De leden van de PVV-fractie vragen ten slotte wanneer een verplichte buy-in naar verwachting in werking zal treden. Wat is de meerwaarde hiervan en op welke wijze zal duidelijk worden gemaakt dat de buy-in regime als last resort moet worden ingezet?

In vergelijking tot vergelijkbare jurisdicties, vinden er in de EU verhoudingsgewijs veel settlement fails1 plaats. De verplichte buy-in is een ingrijpende maatregel om dit terug te dringen. De niet-leverende partij dient met de buy-in de gemaakte kosten voor het uitvoeren van de buy-in te betalen. Met het onderhavige voorstel wordt de inwerkingtreding van de verplichte buy-in afhankelijk gemaakt van het onvoldoende terugdringen van settlement fails. Om settlement fails terug te dringen, wordt in eerste instantie ingezet op rapportagevereisten en het boeteregime voor de partijen die in gebreke blijven. Indien deze twee mechanismen het aantal settlement fails onvoldoende verlagen kan de Europese Commissie besluiten om, middels gedelegeerde verordening, alsnog een verplichte buy-in te introduceren.

Vragen en opmerkingen van de leden van de ChristenUnie-fractie

Deze leden lezen dat het kabinet inschat dat de huidige generieke afspraken over het buy-in regime zo veel potentiële nadelen kennen dat dit buy-in regime niet opweegt tegen het aantal settlement fails dat dit regime in potentie zal voorkomen. Naar aanleiding hiervan vragen deze leden het kabinet deze afweging toe te lichten door de potentiële nadelen die het kabinet in het buy-in regime ziet te specificeren.

Potentiële nadelen van een invoering van het verplichte buy-in regime betreffen onder meer een negatieve impact op de marktliquiditeit, het omzeilen van de regels door settlement bij niet-EU CSD’s, het verminderen van de prikkel voor effectenuitleningen op de effectenuitleenmarkten en repomarkten, en hogere kosten voor investeerders. Dit geldt met name voor minder liquide markten zoals aandelen- en schuldinstrumenten van het MKB.

Gegevensitems

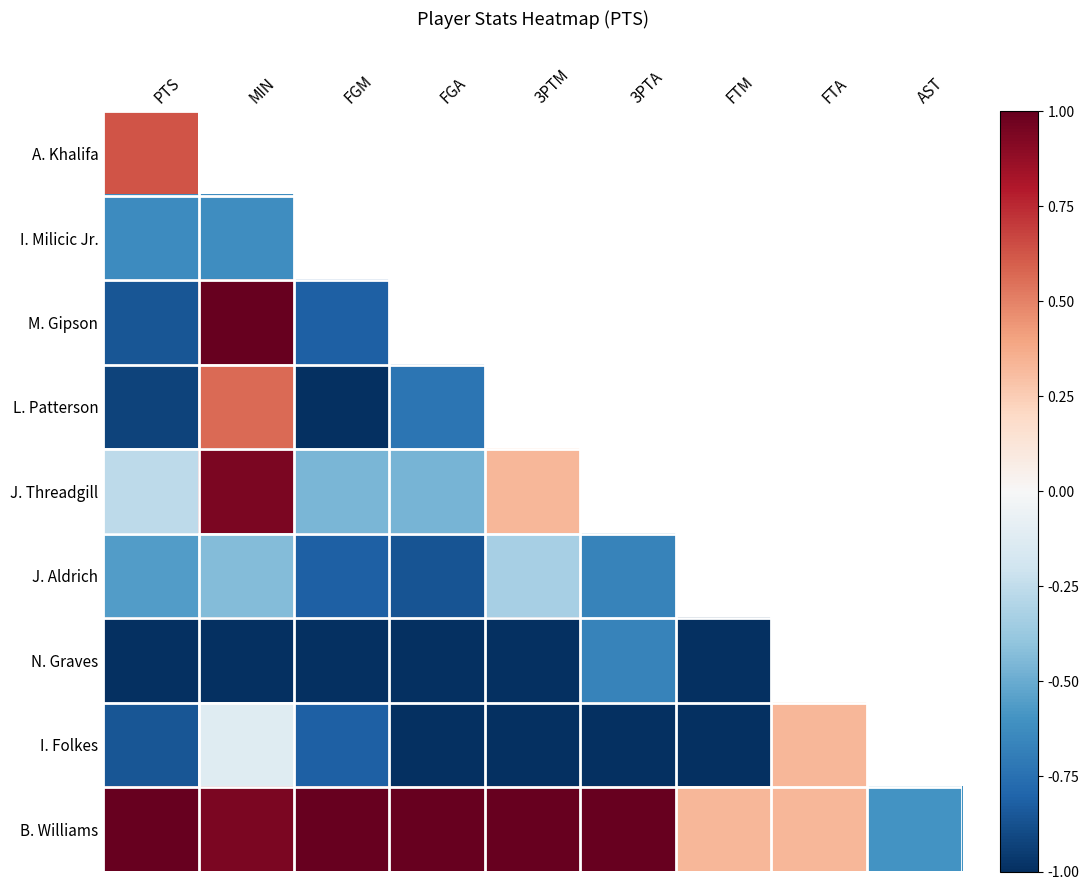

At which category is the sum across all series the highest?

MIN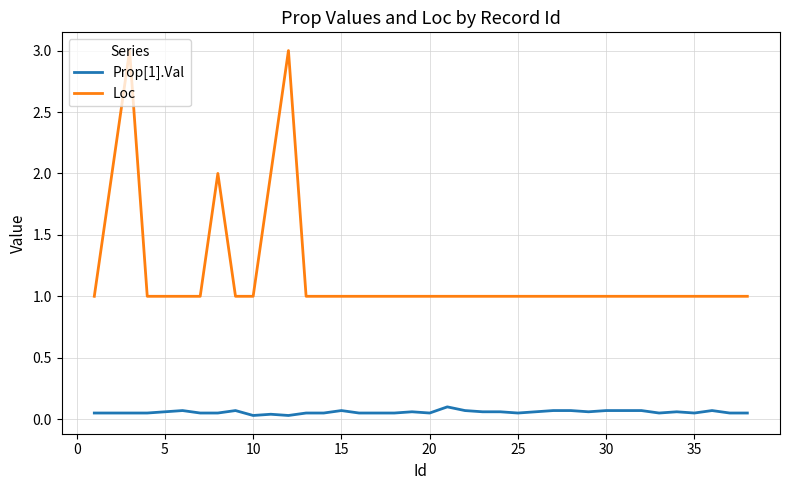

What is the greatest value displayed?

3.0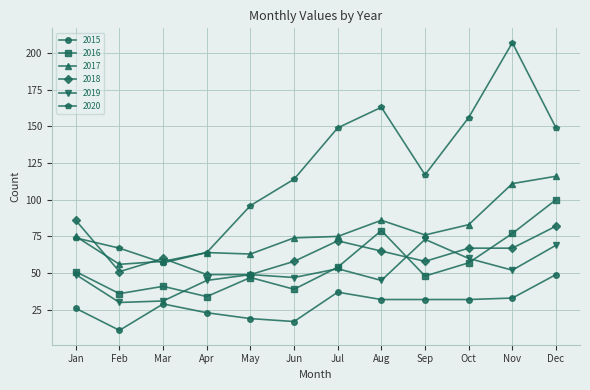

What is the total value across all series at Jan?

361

> [Opdrachten]
1. Welke twee mechanismen worden volgens de tekst over het buy-in regime in eerste instantie ingezet om settlement fails terug te dringen?
2. Ga verder met de tekst over het verplichte buy-in regime, vanaf na de laatste zin.
De regels met gegevens staan los van de tekst over het buy-in regime.

> [Antwoorden per opdracht]
1. Rapportagevereisten en het boeteregime voor de partijen die in gebreke blijven.

2.
Een ander nadeel van invoering van de verplichte buy-in is dat de EU de enige jurisdictie zou zijn met zo’n regime. Met name de intermediairs vanuit niet-EU landen hebben laten weten in reactie op een eerdere consultatie van de Europese Commissie dat er een kans is dat zij hogere prijzen moeten gaan berekenen of zelfs helemaal zullen stoppen met het aanbieden van producten op de Europese markten, omdat de kosten van het inprijzen van een mogelijke buy-in te nadelig zouden zijn. Dit kan ook nadelige effecten hebben voor handel die via Europese handelsplatformen plaatsvindt. Na de Brexit zijn veel van dit soort handelsplatformen naar de EU verplaatst, in veel gevallen ook naar Nederland. Een mogelijke verplichte buy-in kan negatief uitpakken doordat de verplichte buy-in daardoor op alle transacties op deze platformen van toepassing is, terwijl dit voor platformen buiten de EU niet geldt. Mogelijk kan dit een prikkel zijn voor deze platformen om juist weer naar buiten de EU te verplaatsten.

Ook de kosten voor het aanstellen van een buy-in agent (degene die de verplichte buy-in gaat uitvoeren) zouden onredelijk hoog zijn, waarbij de totale kosten voor de markt uit kunnen komen op € 1,5 miljard.

Om deze redenen is het kabinet van mening dat de buy-in alleen als laatste redmiddel ingezet zou moeten worden om het aantal settlement fails verder terug te brengen als de rapportages en het boeteregime dat niet doen.


X Noot
1

Een settlement fail is het niet of slechts gedeeltelijk voltooien van de fase van settlement omdat het effect of de geldsom niet geleverd is.